Document(metadata={'source': 'https://www.webmd.com/diabetes/diabetes-basics', 'title': 'Diabetes: An Overview', 'description': "Diabetes is a lifelong disease. There's no cure but you can manage and control it. Let's understand the Symptoms, Types and Treatment options from the experts at WebMD.", 'language': 'en'}, page_content='Insulin and DiabetesTo understand why insulin is important in diabetes, it helps to know more about how your body uses food for energy. Your body is made up of millions of cells. To make energy, these cells need food in a very simple form. When you eat or drink, much of your food is broken down into a simple sugar called "glucose." Then, glucose is transported through your bloodstream to the cells of your body where it can be used to provide some of the energy your body needs for daily activities. The amount of glucose in your bloodstream is regulated by the hormone insulin. Insulin is always being released in small amounts by your pancreas. When the amount o

In [5]:
from langchain.text_splitter import RecursiveCharacterTextSplitter
from langchain.vectorstores import FAISS
from langchain.embeddings import HuggingFaceEmbeddings
from langchain.schema import Document

# Step 3: Initialize HuggingFace embeddings (offline)
# Use a local embedding model such as 'sentence-transformers/all-MiniLM-L6-v2'
embedding_model = HuggingFaceEmbeddings(model_name="./pretrained/") #remember the name of LLM is now changed as per the directory. 

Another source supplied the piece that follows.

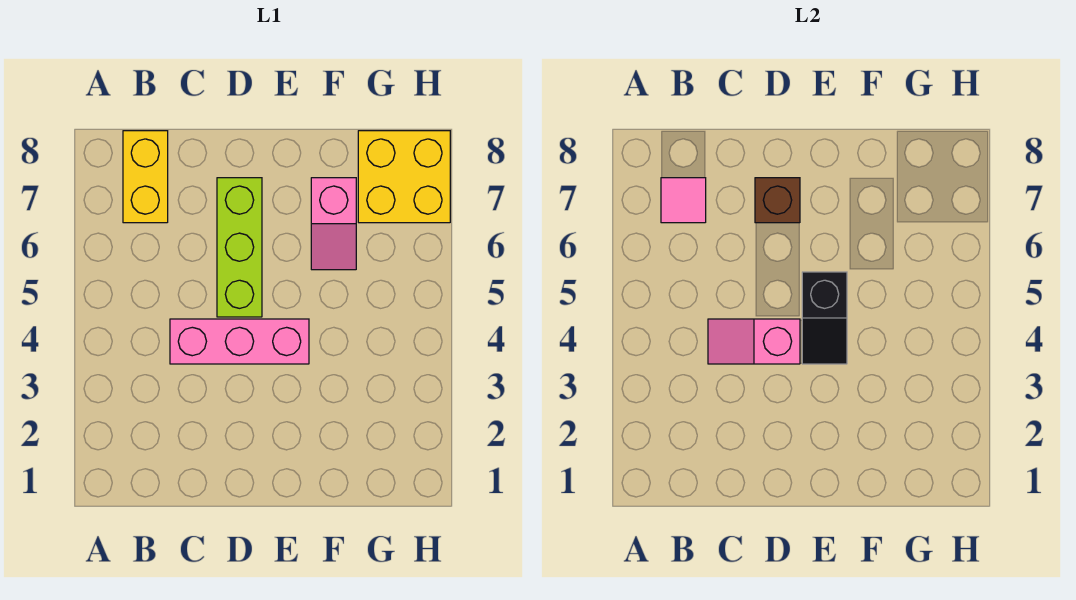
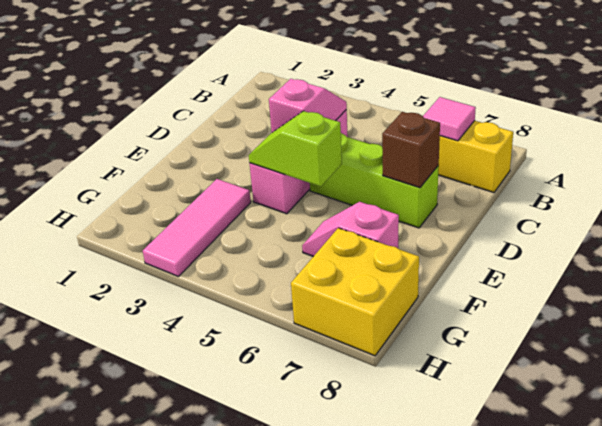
black 1x2 slope [802,272,847,364] -> lime 1x2 slope [249,111,342,187]
none -> pink 1x3 tile [143,179,251,277]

# Step 4: Create a FAISS vector store from document chunks and embeddings
vectorstore = FAISS.from_documents(doc_splits, embedding_model)

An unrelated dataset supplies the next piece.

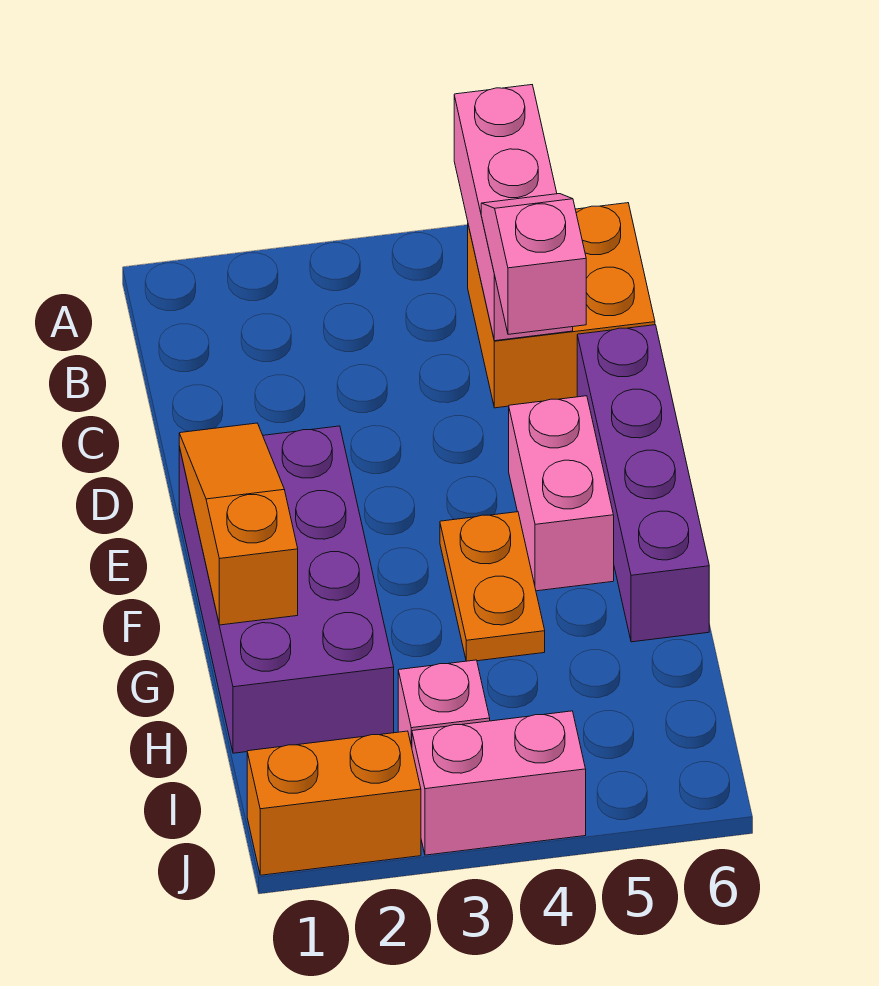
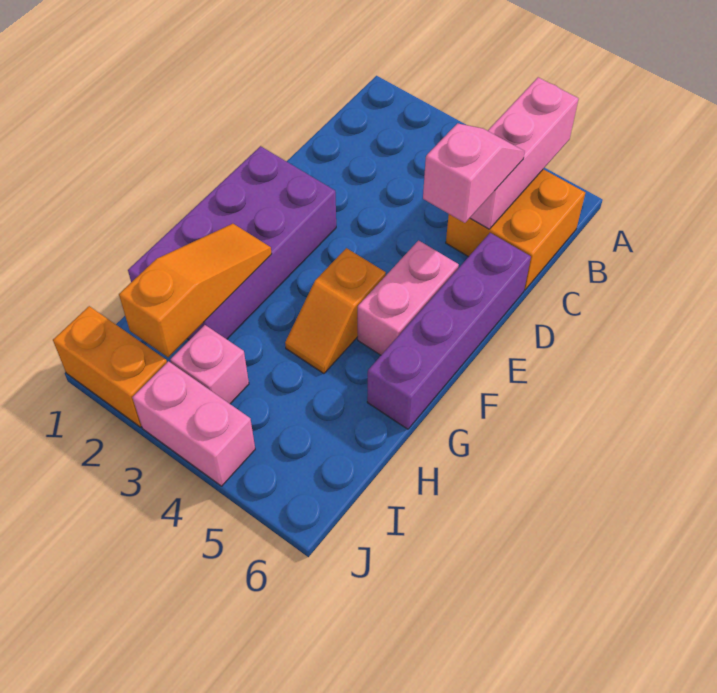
orange 1x3 slope [179,423,298,625] -> orange 1x3 slope moved to [119,224,272,357]
orange 1x2 plate [440,512,545,661] -> orange 1x2 slope [285,248,386,374]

# Step 5: Initialize a retriever with similarity search
retriever = vectorstore.as_retriever(search_type="similarity", search_kwargs={"k": 5})

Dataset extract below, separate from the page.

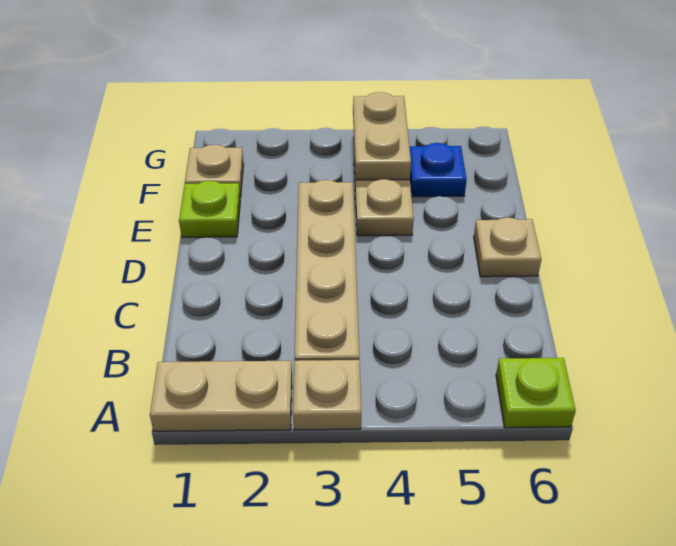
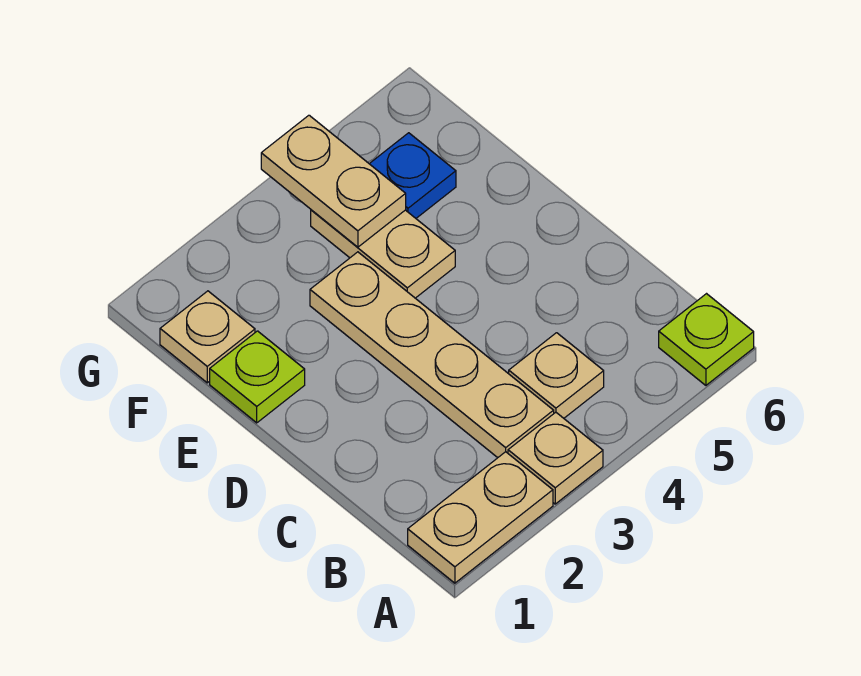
tan 1x1 plate [474,217,541,277] -> tan 1x1 plate moved to [509,333,604,418]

  embedding_model = HuggingFaceEmbeddings(model_name="./pretrained/")
  from tqdm.autonotebook import tqdm, trange
No sentence-transformers model found with name ./pretrained/. Creating a new one with mean pooling.


In [6]:
#!pip install langchain_ollama  #library needed to communicate with Ollama. 
from langchain_ollama import ChatOllama
from langchain.prompts import PromptTemplate
from langchain_core.output_parsers import StrOutputParser
# Define the prompt template for the LLM
prompt = PromptTemplate(
    template="""You are an assistant for question-answering tasks.
    Use the following documents to answer the question.
    If you don't know the answer, just say that you don't know.
    Use three sentences maximum and keep the answer concise:
    Question: {question}
    Documents: {documents}
    Answer:
    """,
    input_variables=["question", "documents"],
)

In [7]:
# Initialize the LLM with Llama 3.2 model
llm = ChatOllama(
    model="llama3.2",
    temperature=0,
)

In [8]:
# Create a chain combining the prompt template and LLM
rag_chain = prompt | llm | StrOutputParser()

In [9]:
# Define the RAG application class
class RAGApplication:
    def __init__(self, retriever, rag_chain):
        self.retriever = retriever
        self.rag_chain = rag_chain
    def run(self, question):
        # Retrieve relevant documents
        documents = self.retriever.invoke(question)
        # Extract content from retrieved documents
        doc_texts = "\\n".join([doc.page_content for doc in documents])
        # Get the answer from the language model
        answer = self.rag_chain.invoke({"question": question, "documents": doc_texts})
        return answer

In [10]:
# Initialize the RAG application
rag_application = RAGApplication(retriever, rag_chain)
# Example usage
question = "explain difference between hyperglycemia and hypoglycemia?"
answer = rag_application.run(question)
print("Question:", question)
print("Answer:", answer)

Question: explain difference between hyperglycemia and hypoglycemia?
Answer: Here is the answer:

Hyperglycemia and hypoglycemia are two distinct conditions related to blood sugar levels. Hyperglycemia occurs when blood sugar levels are too high, typically above 180 mg/dL after eating, while hypoglycemia occurs when blood sugar levels are too low, below normal levels. The main difference between the two is that hyperglycemia can lead to serious health problems if left untreated, whereas hypoglycemia can be treated with food or medication.


### Note that inference time might be longer if you dont have NVIDIA GPUs installed.